PROBLEM STATEMENT
Report each line of the listing that carries the word "linejoin".

>>

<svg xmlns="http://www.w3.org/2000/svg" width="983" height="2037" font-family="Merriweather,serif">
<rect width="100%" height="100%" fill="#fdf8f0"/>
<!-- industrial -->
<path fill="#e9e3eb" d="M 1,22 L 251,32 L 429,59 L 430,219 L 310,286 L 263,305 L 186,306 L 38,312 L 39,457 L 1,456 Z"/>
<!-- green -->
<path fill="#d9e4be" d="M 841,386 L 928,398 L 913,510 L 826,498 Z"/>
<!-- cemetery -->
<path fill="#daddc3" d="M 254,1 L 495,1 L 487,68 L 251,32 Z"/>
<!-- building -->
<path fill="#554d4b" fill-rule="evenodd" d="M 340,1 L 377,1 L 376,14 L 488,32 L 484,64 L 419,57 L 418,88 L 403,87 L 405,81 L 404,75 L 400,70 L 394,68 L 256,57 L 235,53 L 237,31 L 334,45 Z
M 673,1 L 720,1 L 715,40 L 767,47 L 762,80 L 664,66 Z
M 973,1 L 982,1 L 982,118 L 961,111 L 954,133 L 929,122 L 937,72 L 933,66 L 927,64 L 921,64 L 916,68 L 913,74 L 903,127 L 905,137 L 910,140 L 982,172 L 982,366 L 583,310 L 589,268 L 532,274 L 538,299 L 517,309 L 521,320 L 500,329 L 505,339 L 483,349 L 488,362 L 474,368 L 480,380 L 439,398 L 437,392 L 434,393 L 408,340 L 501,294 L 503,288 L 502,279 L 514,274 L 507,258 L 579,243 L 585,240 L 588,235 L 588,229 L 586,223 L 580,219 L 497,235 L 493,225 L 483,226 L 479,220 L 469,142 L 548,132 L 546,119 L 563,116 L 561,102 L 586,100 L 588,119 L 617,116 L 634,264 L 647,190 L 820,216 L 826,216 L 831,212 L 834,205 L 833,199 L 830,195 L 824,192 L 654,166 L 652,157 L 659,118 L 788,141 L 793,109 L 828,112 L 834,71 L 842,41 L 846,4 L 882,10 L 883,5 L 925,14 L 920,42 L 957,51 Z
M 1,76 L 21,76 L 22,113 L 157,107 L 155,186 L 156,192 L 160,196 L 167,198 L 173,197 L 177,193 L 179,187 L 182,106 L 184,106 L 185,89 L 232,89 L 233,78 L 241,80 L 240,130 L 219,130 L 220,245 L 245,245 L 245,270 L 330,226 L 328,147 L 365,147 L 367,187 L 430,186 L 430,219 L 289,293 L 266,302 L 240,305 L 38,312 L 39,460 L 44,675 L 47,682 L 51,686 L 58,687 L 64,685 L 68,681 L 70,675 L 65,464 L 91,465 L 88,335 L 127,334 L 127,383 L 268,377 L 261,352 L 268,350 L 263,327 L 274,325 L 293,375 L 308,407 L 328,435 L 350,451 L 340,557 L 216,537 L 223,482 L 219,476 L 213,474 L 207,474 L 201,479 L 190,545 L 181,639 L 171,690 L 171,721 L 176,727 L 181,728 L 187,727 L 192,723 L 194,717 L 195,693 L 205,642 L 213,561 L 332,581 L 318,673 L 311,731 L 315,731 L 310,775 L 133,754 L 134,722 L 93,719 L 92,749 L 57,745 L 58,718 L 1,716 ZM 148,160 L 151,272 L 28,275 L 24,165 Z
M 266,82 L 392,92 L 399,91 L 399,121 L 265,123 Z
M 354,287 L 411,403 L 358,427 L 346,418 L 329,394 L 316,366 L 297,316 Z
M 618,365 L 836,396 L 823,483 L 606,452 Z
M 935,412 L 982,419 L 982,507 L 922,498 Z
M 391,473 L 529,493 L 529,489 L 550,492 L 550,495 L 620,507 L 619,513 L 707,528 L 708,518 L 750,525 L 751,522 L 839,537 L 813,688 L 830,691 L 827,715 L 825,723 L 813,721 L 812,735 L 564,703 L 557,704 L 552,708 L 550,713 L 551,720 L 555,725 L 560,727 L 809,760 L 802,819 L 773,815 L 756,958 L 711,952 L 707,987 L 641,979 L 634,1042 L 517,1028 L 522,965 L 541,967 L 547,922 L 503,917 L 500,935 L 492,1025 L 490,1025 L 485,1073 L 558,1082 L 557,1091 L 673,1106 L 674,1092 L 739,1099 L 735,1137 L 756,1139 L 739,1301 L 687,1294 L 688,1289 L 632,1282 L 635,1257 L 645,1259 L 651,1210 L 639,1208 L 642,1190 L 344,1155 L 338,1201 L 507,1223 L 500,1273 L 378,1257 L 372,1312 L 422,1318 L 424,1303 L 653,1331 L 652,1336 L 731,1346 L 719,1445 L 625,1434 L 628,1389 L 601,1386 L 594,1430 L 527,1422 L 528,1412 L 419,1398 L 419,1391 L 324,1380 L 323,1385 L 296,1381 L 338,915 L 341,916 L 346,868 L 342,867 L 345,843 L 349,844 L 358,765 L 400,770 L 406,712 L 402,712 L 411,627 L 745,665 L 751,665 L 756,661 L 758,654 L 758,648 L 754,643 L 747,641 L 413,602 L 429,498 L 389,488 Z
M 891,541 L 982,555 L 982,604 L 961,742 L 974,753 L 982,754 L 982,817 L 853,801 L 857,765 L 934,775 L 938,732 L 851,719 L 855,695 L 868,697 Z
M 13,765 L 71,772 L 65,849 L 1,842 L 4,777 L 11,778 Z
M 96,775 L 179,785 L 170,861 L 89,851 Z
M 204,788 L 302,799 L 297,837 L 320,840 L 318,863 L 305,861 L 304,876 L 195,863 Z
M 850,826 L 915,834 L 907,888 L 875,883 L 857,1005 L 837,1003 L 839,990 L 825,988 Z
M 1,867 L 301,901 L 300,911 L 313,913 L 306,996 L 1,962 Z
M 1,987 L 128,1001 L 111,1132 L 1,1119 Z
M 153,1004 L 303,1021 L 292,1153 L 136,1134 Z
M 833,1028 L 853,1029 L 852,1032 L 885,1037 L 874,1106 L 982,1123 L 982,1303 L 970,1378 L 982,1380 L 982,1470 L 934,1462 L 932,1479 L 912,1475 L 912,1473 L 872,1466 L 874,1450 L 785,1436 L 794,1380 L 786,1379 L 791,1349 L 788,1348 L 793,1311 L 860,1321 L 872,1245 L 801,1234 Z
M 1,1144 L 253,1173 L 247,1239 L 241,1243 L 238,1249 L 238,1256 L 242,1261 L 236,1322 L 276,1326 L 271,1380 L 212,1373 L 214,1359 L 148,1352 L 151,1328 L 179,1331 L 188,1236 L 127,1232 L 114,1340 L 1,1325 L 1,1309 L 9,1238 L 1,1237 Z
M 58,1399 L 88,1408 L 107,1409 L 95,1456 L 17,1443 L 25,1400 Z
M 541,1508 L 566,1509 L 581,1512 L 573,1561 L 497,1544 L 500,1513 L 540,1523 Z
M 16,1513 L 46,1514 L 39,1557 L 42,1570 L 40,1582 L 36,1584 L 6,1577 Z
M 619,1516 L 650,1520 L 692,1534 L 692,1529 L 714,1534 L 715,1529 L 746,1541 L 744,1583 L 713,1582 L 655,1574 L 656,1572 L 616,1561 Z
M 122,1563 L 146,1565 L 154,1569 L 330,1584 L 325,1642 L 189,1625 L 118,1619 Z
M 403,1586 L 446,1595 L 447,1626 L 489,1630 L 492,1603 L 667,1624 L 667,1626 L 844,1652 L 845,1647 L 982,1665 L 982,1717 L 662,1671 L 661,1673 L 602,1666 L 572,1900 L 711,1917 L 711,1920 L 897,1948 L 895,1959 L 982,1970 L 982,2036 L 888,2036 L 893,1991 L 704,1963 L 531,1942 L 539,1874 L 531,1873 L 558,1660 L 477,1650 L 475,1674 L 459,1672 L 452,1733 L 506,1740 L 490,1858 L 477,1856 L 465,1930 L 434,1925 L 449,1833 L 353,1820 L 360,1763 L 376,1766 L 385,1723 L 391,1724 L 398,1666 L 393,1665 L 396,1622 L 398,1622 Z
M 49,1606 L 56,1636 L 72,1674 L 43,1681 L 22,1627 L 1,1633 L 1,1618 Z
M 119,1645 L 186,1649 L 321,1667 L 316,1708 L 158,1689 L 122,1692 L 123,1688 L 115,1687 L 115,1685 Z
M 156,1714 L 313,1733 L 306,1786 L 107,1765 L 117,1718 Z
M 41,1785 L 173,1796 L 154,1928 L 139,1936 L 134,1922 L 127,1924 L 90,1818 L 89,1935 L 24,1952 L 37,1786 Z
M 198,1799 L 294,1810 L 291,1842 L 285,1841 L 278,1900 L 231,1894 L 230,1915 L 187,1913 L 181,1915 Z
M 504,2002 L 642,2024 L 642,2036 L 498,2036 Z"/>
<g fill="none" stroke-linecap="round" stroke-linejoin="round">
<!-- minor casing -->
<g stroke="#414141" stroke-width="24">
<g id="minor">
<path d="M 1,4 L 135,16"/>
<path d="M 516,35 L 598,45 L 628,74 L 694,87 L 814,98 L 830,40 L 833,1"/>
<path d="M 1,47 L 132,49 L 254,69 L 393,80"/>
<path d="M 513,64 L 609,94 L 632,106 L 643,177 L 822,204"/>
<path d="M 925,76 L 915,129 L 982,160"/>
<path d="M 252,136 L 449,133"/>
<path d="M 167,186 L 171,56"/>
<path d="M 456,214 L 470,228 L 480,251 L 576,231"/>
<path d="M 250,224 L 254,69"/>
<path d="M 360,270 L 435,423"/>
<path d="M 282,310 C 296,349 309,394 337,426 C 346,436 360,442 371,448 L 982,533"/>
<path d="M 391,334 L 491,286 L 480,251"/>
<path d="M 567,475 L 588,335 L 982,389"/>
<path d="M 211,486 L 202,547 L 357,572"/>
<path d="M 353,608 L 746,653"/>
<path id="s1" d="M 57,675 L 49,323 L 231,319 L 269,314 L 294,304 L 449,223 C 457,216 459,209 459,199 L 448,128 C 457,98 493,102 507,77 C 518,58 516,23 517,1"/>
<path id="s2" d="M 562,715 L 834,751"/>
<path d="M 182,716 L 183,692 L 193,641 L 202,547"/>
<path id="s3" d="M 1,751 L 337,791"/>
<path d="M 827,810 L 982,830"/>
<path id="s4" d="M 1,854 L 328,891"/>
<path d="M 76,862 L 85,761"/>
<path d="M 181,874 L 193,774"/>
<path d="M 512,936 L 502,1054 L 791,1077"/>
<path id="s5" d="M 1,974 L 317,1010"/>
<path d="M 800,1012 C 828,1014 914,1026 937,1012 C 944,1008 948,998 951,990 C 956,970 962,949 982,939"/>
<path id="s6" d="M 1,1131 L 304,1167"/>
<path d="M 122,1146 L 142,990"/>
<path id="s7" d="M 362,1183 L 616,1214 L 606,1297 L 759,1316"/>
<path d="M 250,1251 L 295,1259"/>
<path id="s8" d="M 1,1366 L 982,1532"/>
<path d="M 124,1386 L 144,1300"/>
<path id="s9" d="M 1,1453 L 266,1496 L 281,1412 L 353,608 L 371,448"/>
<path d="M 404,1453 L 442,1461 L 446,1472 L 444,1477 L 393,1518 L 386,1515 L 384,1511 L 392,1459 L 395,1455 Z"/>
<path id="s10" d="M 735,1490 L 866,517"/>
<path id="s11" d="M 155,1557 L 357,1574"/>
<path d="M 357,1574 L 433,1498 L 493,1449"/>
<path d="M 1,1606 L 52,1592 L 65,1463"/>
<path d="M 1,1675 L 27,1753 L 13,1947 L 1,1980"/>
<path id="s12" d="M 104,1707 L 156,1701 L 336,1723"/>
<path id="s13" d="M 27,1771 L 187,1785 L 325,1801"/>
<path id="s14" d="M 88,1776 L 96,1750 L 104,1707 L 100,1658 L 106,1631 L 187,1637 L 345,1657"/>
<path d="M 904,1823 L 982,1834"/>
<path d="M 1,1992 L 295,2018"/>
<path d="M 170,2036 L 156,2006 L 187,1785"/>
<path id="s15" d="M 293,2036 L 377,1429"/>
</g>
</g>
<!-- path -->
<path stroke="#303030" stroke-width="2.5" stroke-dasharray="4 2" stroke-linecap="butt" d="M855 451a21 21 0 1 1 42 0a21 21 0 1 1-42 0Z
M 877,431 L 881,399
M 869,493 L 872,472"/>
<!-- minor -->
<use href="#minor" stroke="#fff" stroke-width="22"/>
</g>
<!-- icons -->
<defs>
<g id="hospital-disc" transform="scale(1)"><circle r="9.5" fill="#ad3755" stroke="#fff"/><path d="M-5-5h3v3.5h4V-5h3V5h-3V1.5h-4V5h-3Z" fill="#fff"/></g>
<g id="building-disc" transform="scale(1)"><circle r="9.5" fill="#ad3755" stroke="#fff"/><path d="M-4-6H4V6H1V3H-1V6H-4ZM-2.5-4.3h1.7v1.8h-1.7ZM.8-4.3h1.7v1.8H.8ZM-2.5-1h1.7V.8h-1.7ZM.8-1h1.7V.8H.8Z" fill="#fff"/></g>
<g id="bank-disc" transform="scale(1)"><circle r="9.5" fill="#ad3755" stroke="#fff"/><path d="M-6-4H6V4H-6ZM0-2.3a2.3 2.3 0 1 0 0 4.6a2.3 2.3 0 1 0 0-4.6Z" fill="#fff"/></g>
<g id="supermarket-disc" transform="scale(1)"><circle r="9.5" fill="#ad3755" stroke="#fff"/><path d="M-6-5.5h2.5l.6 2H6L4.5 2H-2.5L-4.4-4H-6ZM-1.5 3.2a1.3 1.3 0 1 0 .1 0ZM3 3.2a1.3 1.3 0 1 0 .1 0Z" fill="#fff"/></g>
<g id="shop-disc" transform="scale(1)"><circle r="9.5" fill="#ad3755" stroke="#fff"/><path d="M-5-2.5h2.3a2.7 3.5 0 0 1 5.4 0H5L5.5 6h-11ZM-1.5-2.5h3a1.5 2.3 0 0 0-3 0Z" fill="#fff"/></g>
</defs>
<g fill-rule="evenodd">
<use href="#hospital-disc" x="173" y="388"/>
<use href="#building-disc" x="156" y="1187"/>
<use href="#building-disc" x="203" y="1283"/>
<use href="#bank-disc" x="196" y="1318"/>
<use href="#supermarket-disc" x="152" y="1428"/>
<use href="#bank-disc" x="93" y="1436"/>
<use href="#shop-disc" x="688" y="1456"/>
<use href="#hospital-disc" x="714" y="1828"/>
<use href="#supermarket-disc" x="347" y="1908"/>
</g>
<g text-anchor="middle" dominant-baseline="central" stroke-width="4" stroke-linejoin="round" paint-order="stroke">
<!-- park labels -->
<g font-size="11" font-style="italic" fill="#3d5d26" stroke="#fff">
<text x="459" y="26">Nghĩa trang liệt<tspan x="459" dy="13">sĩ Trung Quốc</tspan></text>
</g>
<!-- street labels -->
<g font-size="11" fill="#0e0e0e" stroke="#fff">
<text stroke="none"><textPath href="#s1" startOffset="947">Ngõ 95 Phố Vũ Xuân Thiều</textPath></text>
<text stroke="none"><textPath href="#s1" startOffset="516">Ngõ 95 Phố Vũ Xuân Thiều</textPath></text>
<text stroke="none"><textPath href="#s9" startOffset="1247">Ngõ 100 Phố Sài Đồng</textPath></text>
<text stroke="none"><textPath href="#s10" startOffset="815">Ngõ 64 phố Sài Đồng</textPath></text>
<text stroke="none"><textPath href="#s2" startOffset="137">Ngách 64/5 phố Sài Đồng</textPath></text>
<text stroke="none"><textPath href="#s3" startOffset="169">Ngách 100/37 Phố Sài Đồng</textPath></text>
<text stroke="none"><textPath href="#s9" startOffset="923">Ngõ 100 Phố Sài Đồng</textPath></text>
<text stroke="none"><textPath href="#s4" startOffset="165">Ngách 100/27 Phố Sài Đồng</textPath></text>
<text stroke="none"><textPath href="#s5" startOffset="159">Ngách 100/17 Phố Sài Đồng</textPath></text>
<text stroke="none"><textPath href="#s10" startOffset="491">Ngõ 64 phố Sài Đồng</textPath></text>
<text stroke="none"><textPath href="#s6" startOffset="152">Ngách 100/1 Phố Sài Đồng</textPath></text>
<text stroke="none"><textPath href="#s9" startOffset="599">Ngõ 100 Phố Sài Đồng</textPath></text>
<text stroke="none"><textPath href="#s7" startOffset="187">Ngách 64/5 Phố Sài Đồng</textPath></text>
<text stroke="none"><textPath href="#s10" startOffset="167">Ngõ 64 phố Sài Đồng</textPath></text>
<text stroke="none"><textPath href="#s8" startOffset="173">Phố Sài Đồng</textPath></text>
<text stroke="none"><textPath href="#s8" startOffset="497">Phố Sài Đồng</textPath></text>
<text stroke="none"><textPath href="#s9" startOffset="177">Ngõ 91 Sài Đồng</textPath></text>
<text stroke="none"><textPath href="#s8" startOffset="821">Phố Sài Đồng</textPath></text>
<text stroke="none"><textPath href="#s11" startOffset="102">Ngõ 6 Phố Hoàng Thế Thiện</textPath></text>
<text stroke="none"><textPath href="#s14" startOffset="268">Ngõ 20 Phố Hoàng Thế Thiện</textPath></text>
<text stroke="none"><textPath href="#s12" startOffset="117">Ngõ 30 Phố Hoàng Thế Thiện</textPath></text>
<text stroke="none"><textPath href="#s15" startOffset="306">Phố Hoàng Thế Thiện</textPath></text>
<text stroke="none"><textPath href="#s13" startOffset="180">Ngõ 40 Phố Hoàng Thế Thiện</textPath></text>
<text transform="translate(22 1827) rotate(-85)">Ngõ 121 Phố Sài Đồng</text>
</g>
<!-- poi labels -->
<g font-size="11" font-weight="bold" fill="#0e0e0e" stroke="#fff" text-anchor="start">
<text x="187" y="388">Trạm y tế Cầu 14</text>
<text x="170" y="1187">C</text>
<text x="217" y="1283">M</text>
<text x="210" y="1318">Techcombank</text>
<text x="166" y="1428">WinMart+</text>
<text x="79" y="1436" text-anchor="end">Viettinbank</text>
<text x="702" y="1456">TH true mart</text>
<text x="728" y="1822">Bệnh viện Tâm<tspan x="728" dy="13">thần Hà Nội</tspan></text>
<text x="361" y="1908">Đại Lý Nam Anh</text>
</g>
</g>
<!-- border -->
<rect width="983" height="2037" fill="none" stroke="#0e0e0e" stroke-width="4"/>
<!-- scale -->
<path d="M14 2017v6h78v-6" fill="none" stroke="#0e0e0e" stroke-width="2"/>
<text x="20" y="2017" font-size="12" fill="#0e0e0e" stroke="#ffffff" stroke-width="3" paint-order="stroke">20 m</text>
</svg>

<<

SOLVED PROBLEM
<g fill="none" stroke-linecap="round" stroke-linejoin="round">
<g text-anchor="middle" dominant-baseline="central" stroke-width="4" stroke-linejoin="round" paint-order="stroke">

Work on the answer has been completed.